This past week the National Party of New Zealand released a discussion document of their proposed law and order policies. These have subsequently been discussed in the media with strategies to “crack down on gangs” receiving the most widespread coverage. The opposition party, which controlled the previous three government coalitions, claimed it “is the party of law and order” and in proposing these policies is challenging the short fallings of the current Labour Party coalition.
Without going into full detail, National’s proposals include: toughening laws surrounding organised crime, reforming the legal system to allow more support for victims, improving government plans and agencies to preemptively stop crime, reforming aspects of managing youth crime, tweak and improve police policy, introduce mandatory education and work policies for prisons, improving access to justice, better defining gun legislation targeting illegal ownership, and cracking down on harmful drugs. However, because National Party leader Simon Bridges led with gang policy proposals before the full document was released, coverage was more negative with questions on how feasible these policies would be. One central proposal, to set-up a special squad within the Police to deal with gangs and intrusively interfere with their activities, led a former Australian detective to criticise Bridges. The Australian policy of zero-tolerance for gangs and harassing them there has “been a disaster”, Mike Kennedy told Radio New Zealand, adding that it only drives gangs underground. Former National MP and policeman Chester Borrows commented, regarding all the proposals, that some of the policies were “already catered for within the law” and believed they were partially an electioneering strategy, according to Stuff.
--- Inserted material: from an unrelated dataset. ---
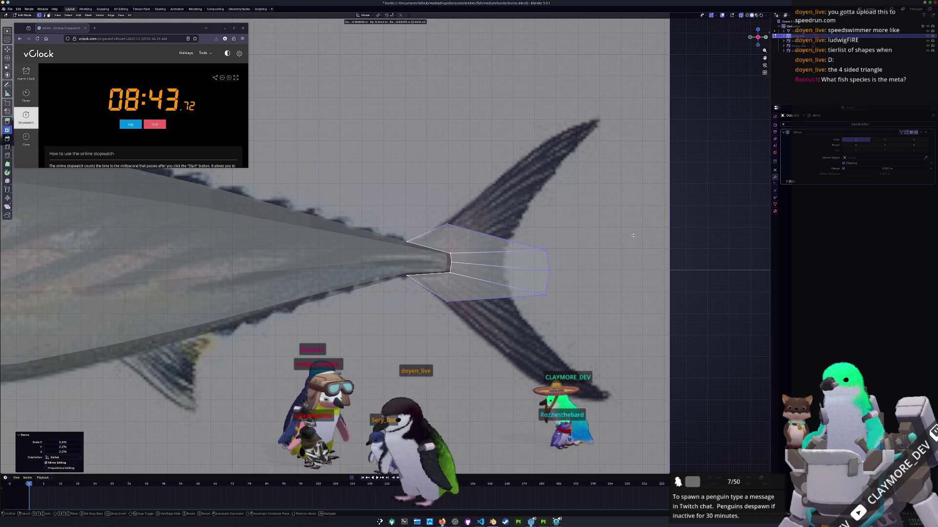
drag(534, 241, 533, 243)
key(g)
Without now turning analysis into a piece focused on rhetoric or one concerned with partisan politics, there are clearly disagreements about whether National’s law and order policies will be workable and appropriate should they form the next government. Given that coverage has focused on a questionable strategy National would implement to combat the growth of gangs and their criminal activities, there is little to add but to agree it would be better to recognise and minimise the conditions which cause gangs and crime. Despite this obvious point, which they would agree with (demonstratively from their other policies), this is somewhat out of a government’s ability to solve and is naturally why National is keener to impose harsher penalties on repeated and egregious crimes as a deterrent. Here the ideological and philosophic underpinnings clash as clearly National want a safer and fairer New Zealand, yet more citizen resources and freedoms will likely have to be compromised to see some better outcome from the proposed policies. This is particularly apparent from their drug policy which they do not want to liberalise, however accepting a ‘yes’ result from the future marijuana legalisation referendum would chip some power away from illicit actors.
Criticisms aside, there are good and sensible policy fixes in National’s law and order discussion document, with ideas to upgrade the court system and ensure oversights in current laws are addressed. However, to be successful should the party come to govern, it must truthfully commit to the evidence-based philosophy it has outlined in criticising the failings of the current government. As hard as it is to balance everything a government ‘should’ provide for the country to run well, adopting that philosophy would ensure the next government is not beholden to itself. And on that note, this Kiwi would encourage his country to pay attention to policy and give constructive feedback to these kinds of proposals, as reaching a critically evaluated consensus amongst all political persuasions can usually only mean good outcomes for us all.